━━━━━ Material for this task ━━━━━

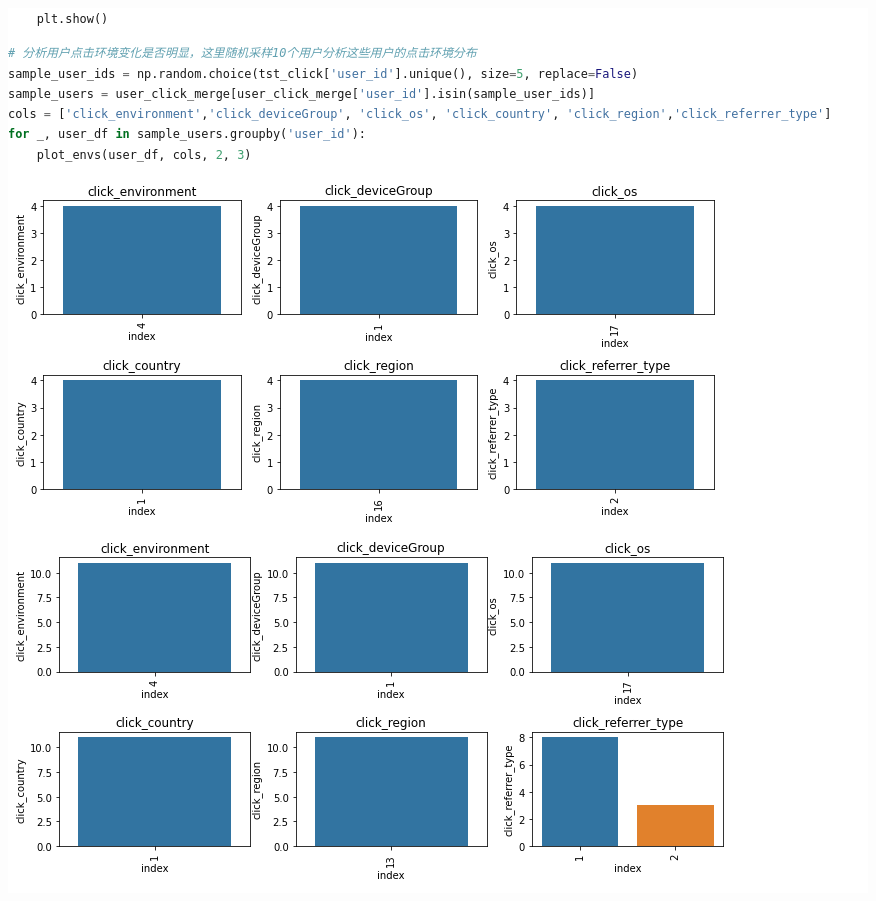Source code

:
 ```python
    plt.show()
```


```python
# 分析用户点击环境变化是否明显，这里随机采样10个用户分析这些用户的点击环境分布
sample_user_ids = np.random.choice(tst_click['user_id'].unique(), size=5, replace=False)
sample_users = user_click_merge[user_click_merge['user_id'].isin(sample_user_ids)]
cols = ['click_environment','click_deviceGroup', 'click_os', 'click_country', 'click_region','click_referrer_type']
for _, user_df in sample_users.groupby('user_id'):
    plot_envs(user_df, cols, 2, 3)
```

<div align=left>
<img src="../../../imgs/ch03/ch3.1/ch3.1.2/image-20201119113624424.png" alt="image-20201119113624424" style="zoom:100%;" />
</div>

<div align=left>
<img src="../../../imgs/ch03/ch3.1/ch3.1.2/image-20201119113637746.png" alt="image-20201119113637746" style="zoom:100%;" />
</div>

━━━━━

*Task description*
The records above must be copied exactly, with no pictures carried over.

*Written reply*
Source code

:
 ```python
    plt.show()
```


```python
# 分析用户点击环境变化是否明显，这里随机采样10个用户分析这些用户的点击环境分布
sample_user_ids = np.random.choice(tst_click['user_id'].unique(), size=5, replace=False)
sample_users = user_click_merge[user_click_merge['user_id'].isin(sample_user_ids)]
cols = ['click_environment','click_deviceGroup', 'click_os', 'click_country', 'click_region','click_referrer_type']
for _, user_df in sample_users.groupby('user_id'):
    plot_envs(user_df, cols, 2, 3)
```

<div align=left>
<img src="../../../imgs/ch03/ch3.1/ch3.1.2/image-20201119113624424.png" alt="image-20201119113624424" style="zoom:100%;" />
</div>

<div align=left>
<img src="../../../imgs/ch03/ch3.1/ch3.1.2/image-20201119113637746.png" alt="image-20201119113637746" style="zoom:100%;" />
</div>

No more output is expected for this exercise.